The Technology Development Party (Turkish: Teknoloji Kalkınma Partisi) is a conservative political party in Turkey founded in 1998.

It is, as claimed by its leader Süleyman Yağcıoğlu, the successor to the Motherland Party (ANAP), which was in government between 1983 and 1991. The party was known as the National Association Party until 2008, where it changed its name to Alternative Party after the ANAP announced that it would merge with the Democrat Party (DP).

The party's former leader Süleyman Yağcıoğlu strongly endorsed the ANAP's founder and two-term Prime Minister Turgut Özal, who also served as the 8th President of Turkey. Noting that former leader of the Justice and Development Party (AKP) Recep Tayyip Erdoğan also endorsed Özal during the 2014 local election campaign, the ALP withdrew from the election and supported the AKP.

The party favours devolution to local authorities, lower taxes and European Union membership. The ALP further advocates the lowering of the parliamentary threshold during general elections from 10% to 2% and also the scrapping of the Political Parties law in order to increase inner-party democracy. The party is against politics that involves language, religious or ethnic discrimination.

==History==

=== National Association Party (1998-2007) ===
Founded in 1998, the National Association Party (UBP) was first led by Semih Tufan Gülaltay, who was convicted in 2005 for murder, forgery and also for possessing membership of the True Path Party while serving as the UBP leader. After he stepped down by order of the Court of Cassation in 2005, Gencehan Tunay was elected leader. He was eventually succeeded by İlker Bircan, who changed the party's name to Alternative Party and also adopted a more liberal ideology in contrast to the UBP's Turkish nationalism. The current leader of the party is Süleyman Yağcıoğlu, who was an ANAP Member of Parliament elected in the 1983 general election.

=== Alternative Party (2007-2015) ===
The Alternative Party is the continuation of the National Unity Party. İlker Bircan, who was elected as the chairman of the National Unity Party in the congress held in 2007, changed its name to the Alternative Party.

=== Principles and Values Party (2015-2022) ===
In March 2015, the party took the decision to dissolve during a congress and to change its name to Principles and Values Party (İlke ve Değerler Partisi) or (İLK Parti).

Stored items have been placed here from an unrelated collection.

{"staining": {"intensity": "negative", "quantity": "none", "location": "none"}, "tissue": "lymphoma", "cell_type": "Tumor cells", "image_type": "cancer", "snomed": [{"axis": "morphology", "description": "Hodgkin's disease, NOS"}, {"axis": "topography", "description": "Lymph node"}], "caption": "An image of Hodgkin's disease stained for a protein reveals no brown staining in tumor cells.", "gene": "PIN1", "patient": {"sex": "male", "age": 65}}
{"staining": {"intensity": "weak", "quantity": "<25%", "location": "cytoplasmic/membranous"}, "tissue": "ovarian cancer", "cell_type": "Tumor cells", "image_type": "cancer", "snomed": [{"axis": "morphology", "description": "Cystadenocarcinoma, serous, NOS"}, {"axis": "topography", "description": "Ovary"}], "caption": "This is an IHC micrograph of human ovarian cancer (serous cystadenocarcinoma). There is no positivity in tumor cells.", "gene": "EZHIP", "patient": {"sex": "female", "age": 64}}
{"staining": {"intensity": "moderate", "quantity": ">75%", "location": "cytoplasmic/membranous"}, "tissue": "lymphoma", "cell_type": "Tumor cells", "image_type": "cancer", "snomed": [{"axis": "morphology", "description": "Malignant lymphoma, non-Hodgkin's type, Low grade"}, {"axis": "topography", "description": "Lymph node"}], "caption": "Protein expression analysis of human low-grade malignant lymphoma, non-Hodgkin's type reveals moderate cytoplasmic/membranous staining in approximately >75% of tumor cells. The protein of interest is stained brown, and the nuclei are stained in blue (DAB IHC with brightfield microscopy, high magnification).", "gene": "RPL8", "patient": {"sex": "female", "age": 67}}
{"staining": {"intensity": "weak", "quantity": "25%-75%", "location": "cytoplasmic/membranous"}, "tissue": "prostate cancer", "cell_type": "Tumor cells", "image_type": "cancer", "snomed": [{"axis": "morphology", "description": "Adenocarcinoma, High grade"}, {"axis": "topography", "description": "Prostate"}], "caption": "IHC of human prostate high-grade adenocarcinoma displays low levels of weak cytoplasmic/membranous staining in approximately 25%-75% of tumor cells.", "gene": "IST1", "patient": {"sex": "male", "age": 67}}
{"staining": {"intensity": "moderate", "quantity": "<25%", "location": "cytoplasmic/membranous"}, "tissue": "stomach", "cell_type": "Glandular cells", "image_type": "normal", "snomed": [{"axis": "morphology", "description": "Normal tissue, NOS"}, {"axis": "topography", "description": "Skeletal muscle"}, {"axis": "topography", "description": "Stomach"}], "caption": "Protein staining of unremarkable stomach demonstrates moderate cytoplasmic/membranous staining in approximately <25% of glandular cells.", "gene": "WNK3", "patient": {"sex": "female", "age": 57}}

=== Technology Development Party (2015-2022) ===
On April 11, 2022, Ahmet Özal was elected as the chairman of the Principles and Values Party and the name of the party was changed to Technology Development Party (TEK Party). The party leader Ahmet Özal announced his candidacy for the 2023 Turkish presidential election but was not able to collect enough signatures for the candidacy. Later on, the party decided to endorse Kemal Kılıçdaroğlu instead.

==Logo controversy==
The ALP was involved in a logo controversy in the run-up to the 2014 local elections, where several AKP activists and journalised confused the party with another party with a similar name, the Alternative and Change Party (ADP). The ADP frequently uses the abbreviation AL PARTİ and adopts a logo very similar to that of the AKP, which uses the abbreviation AK PARTİ. The ALP, which decided to not contest the elections and support the AKP instead, was thus accused of attempting to mislead AKP voters during the election in order to increase their own vote, since many observers initially mistook the ADP's logo for that of the ALP. The ALP's logo is a map of Turkey with a sun rising from behind, which does not resemble any other party logo.